Federal Government Mobilizes on Mobility

Ann All

I've written numerous times about the need for the federal government to move toward shared services or at least more standardized IT platforms. I've assigned much of the blame for the government's wildly heterogeneous IT systems to convoluted procurement processes and internal politics. But many problems probably start at an even higher strategic level, with agencies seemingly unwilling and/or unable to collaborate on ideas or share best practices. Lots of mistakes could be avoided and duplicative efforts halted if agencies made more of an effort to learn from each other.


In a bit of heartening news, the General Services Administration is making an effort to corral collective knowledge in promoting the use of mobile devices and applications. An InformationWeek piece about the Making Mobile Gov project cites a blog post written by Gwynne Kostin, director of mobile in the GSA's Office of Citizen Services and Innovative Technologies, who says the aim of the project is to "help federal agencies work together to share lessons learned and creatively problem solve to bring more government information and services to smartphones and other mobile devices."

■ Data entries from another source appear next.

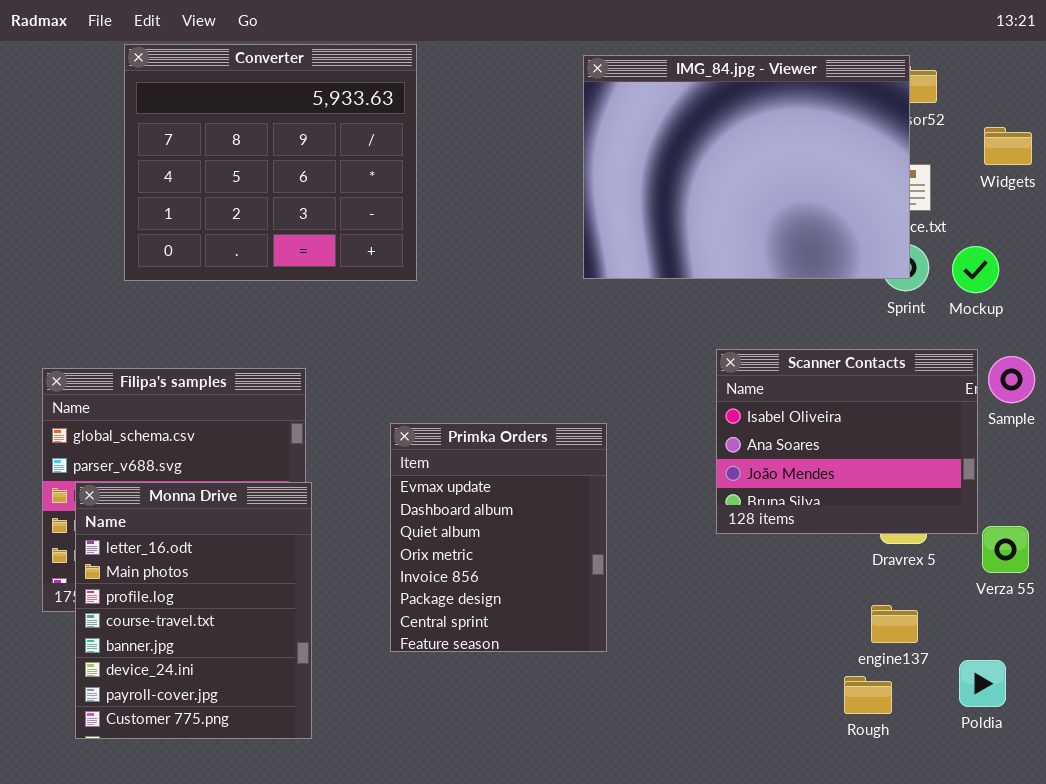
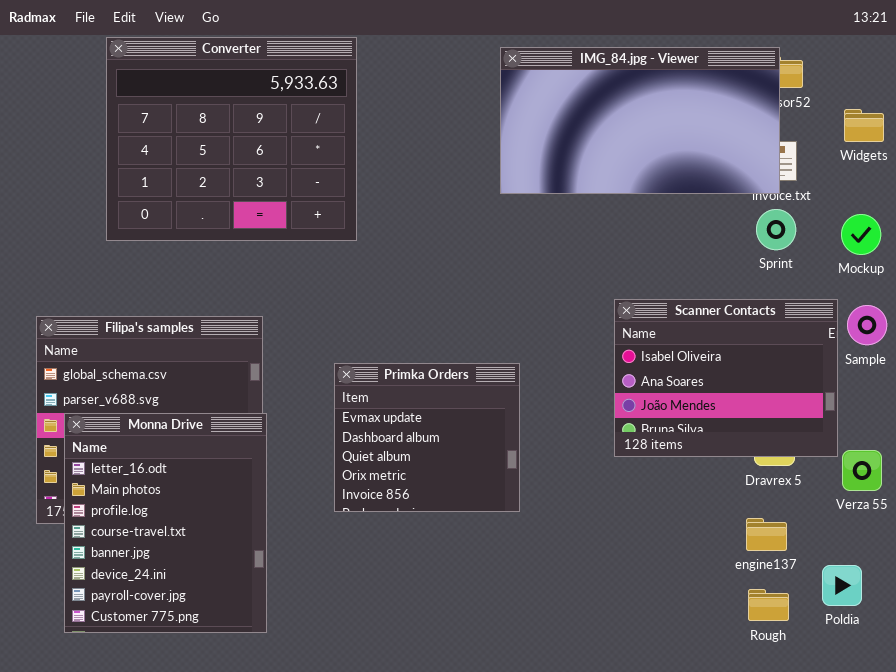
IMG_84.jpg - Viewer: [583,55,910,279] -> [500,47,780,194], resized
Mockup: [952,246,999,293] -> [841,214,881,255], moved
Primka Orders: [390,423,607,652] -> [334,363,520,512], resized
Rough: [844,676,892,714] -> [748,589,789,621], moved

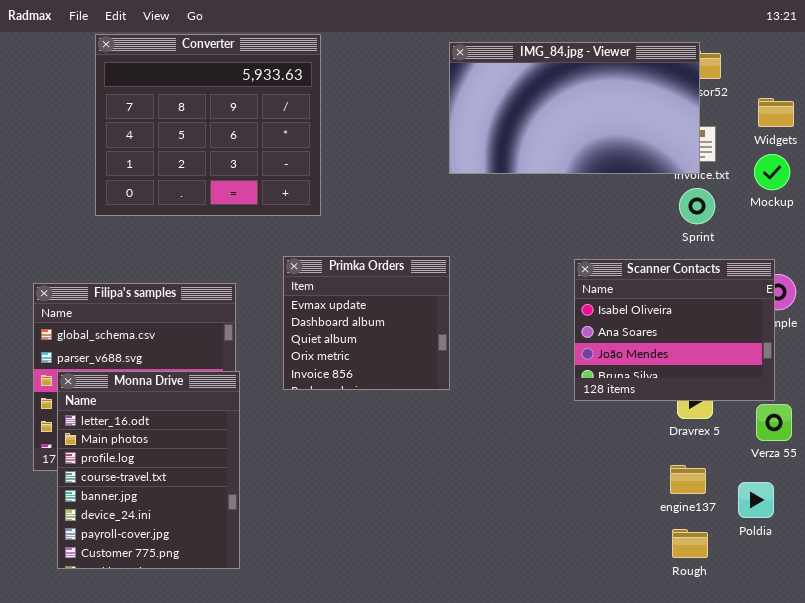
Mockup: [841,214,881,255] -> [754,154,790,190], moved
Scanner Contacts: [614,299,838,457] -> [574,259,775,401], moved
Primka Orders: [334,363,520,512] -> [283,256,450,390], moved
Poldia: [822,565,862,606] -> [738,482,774,518], moved

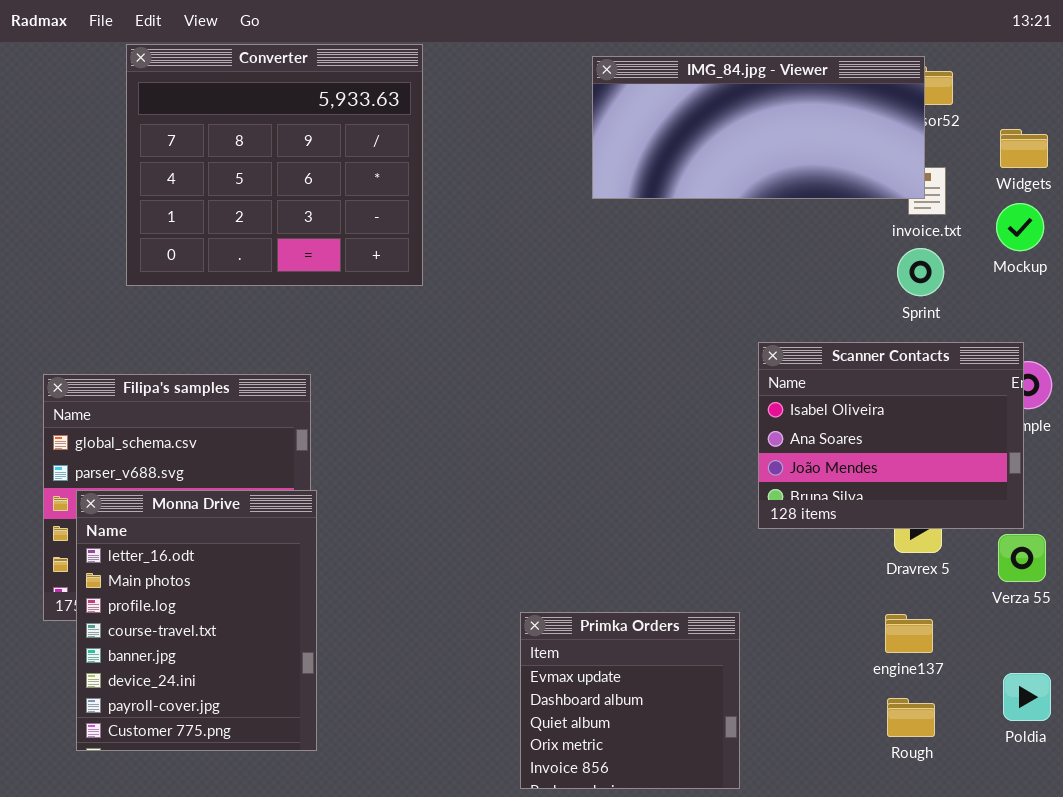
IMG_84.jpg - Viewer: [449,42,700,174] -> [592,56,925,199], resized
Primka Orders: [283,256,450,390] -> [520,612,740,789], moved
Poldia: [738,482,774,518] -> [1003,673,1051,721], moved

Through better coordination of its mobile efforts, the federal government is hoping to avoid the kind of crazy proliferation that occurred in the early days of federal website development, resulting in some 20,000 federal websites that the government is still struggling to consolidate. A Nextgov piece mentions some of the 70 or so mobile government apps that have already been introduced, including the IRS2go app, which allows folks to check the status of their tax refunds and a My TSA app that helps users determine whether any of their carry-on items don't meet security requirements.

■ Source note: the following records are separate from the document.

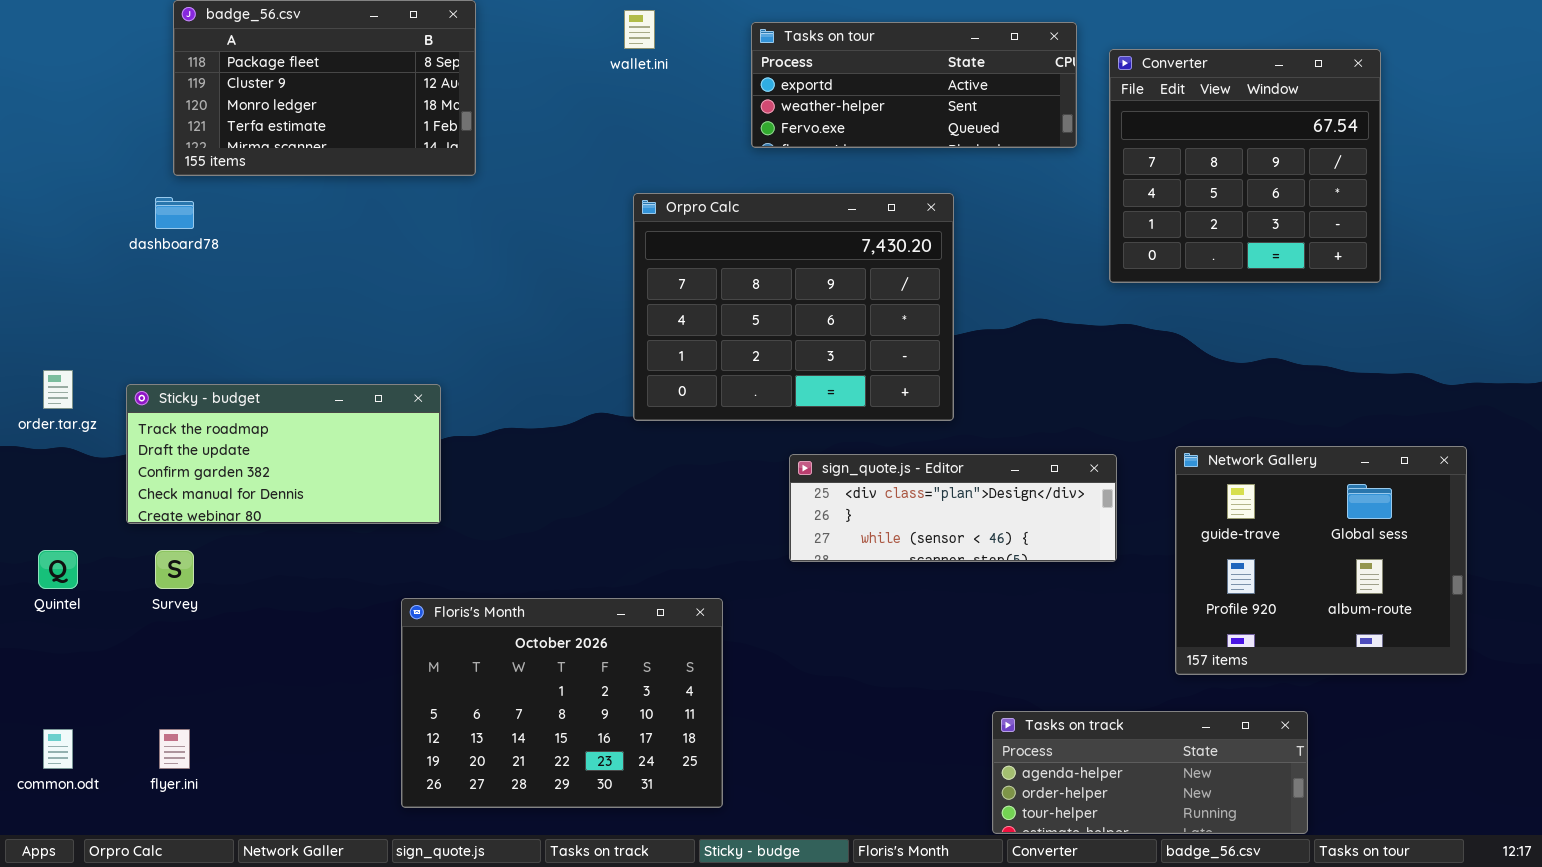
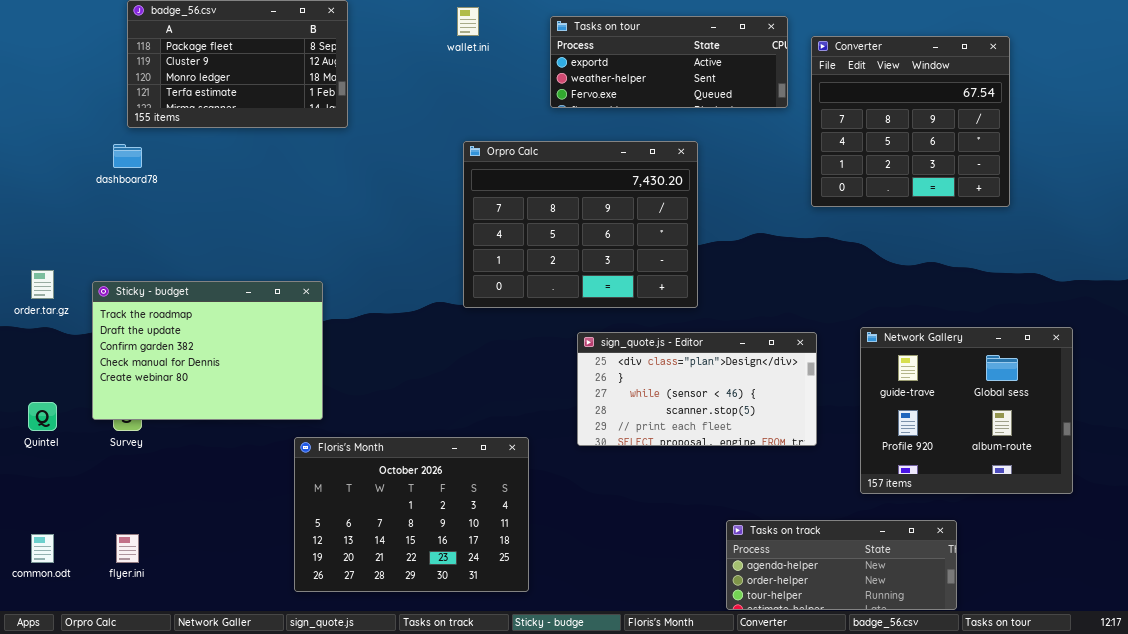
Sticky - budget: [126,384,441,524] -> [92,281,323,420], resized
sign_quote.js - Editor: [789,454,1117,562] -> [577,332,817,446], resized

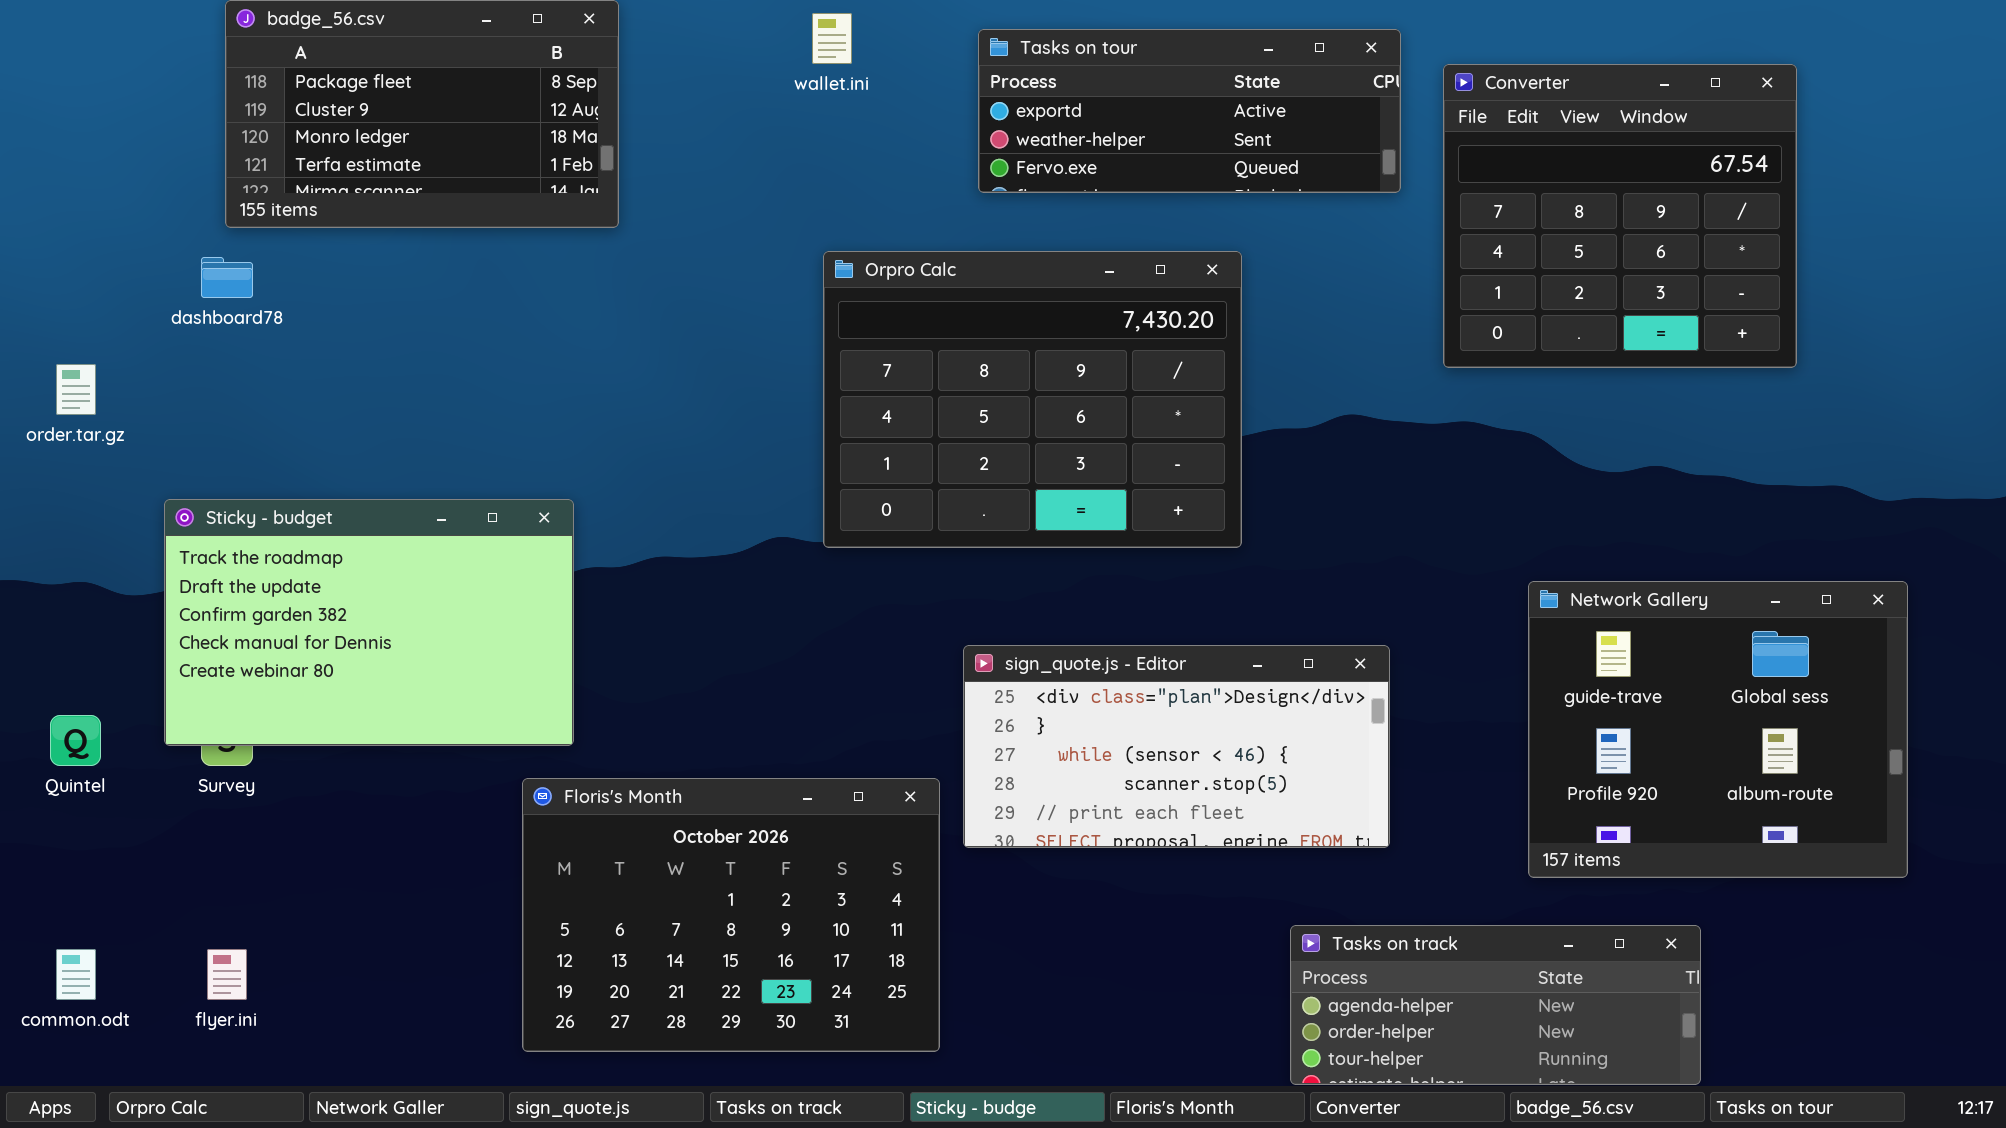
order.tar.gz: [31,270,54,299] -> [56,364,96,415], moved
sign_quote.js - Editor: [577,332,817,446] -> [963,645,1390,848], moved

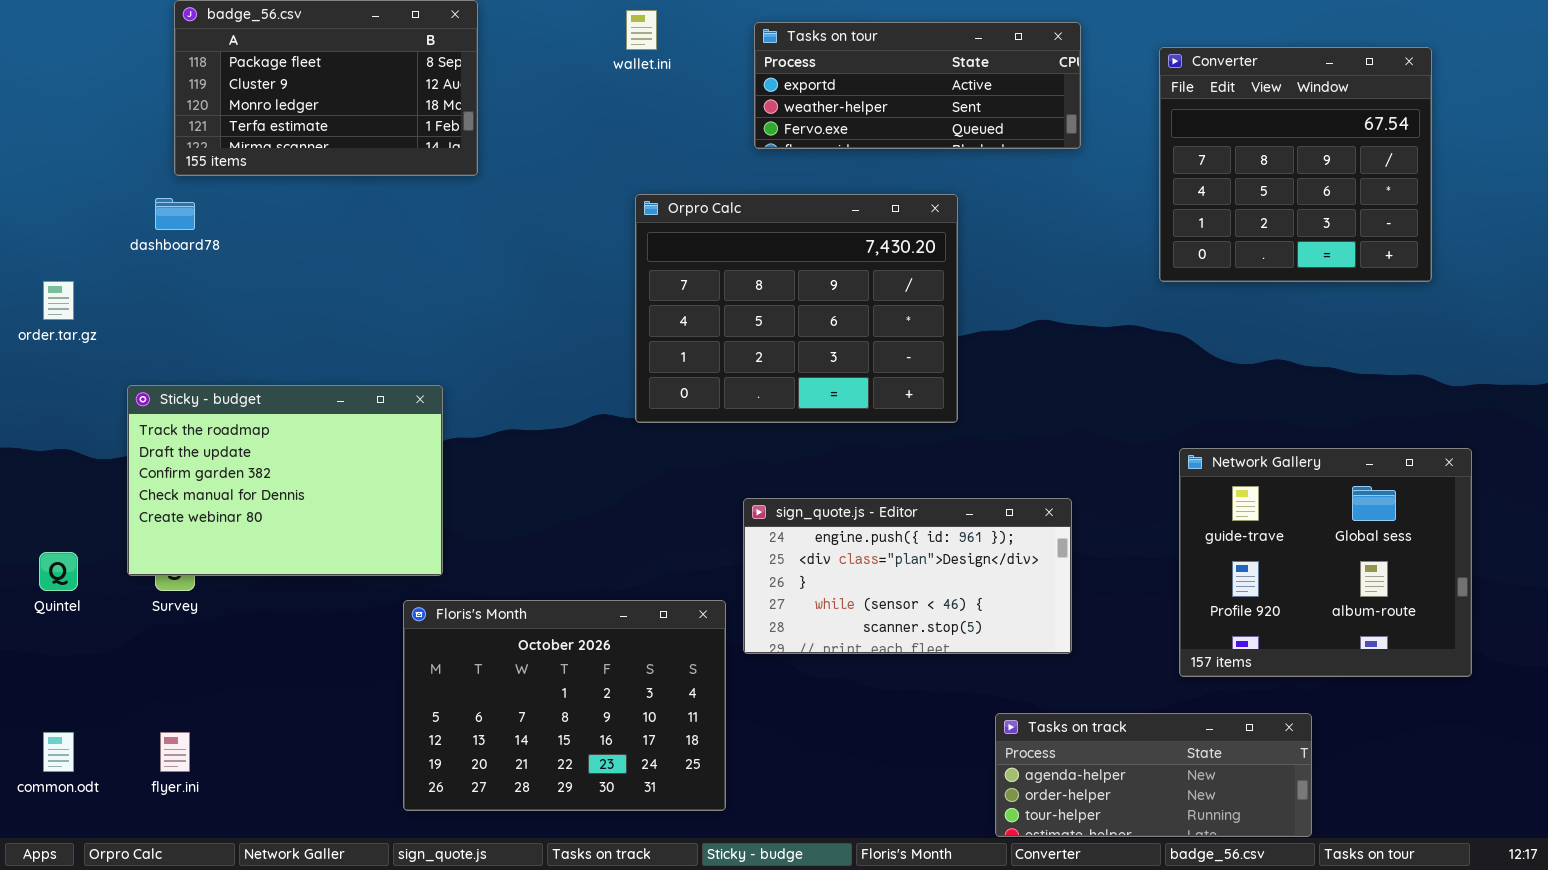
Converter: [1443,64,1797,368] -> [1159,47,1432,282], moved
sign_quote.js - Editor: [963,645,1390,848] -> [743,498,1072,654], scrolled up 1 row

At least some agencies, including the Housing and Urban Development Department and the Transportation Department, think the best way to get useful apps is by making quality data available to outside developers.


Agencies are also being encouraged not to think of mobile apps as an afterthought. A FCW.com article describes how the Federal Communications Commission ensured a recent website redesign would facilitate spinning off mobile applications, something the FCC was able to do within six days of the overhauled site's launch. The FCC is even crafting its external communications such as news releases with mobile use in mind, by using shorter sentences and simplified formats.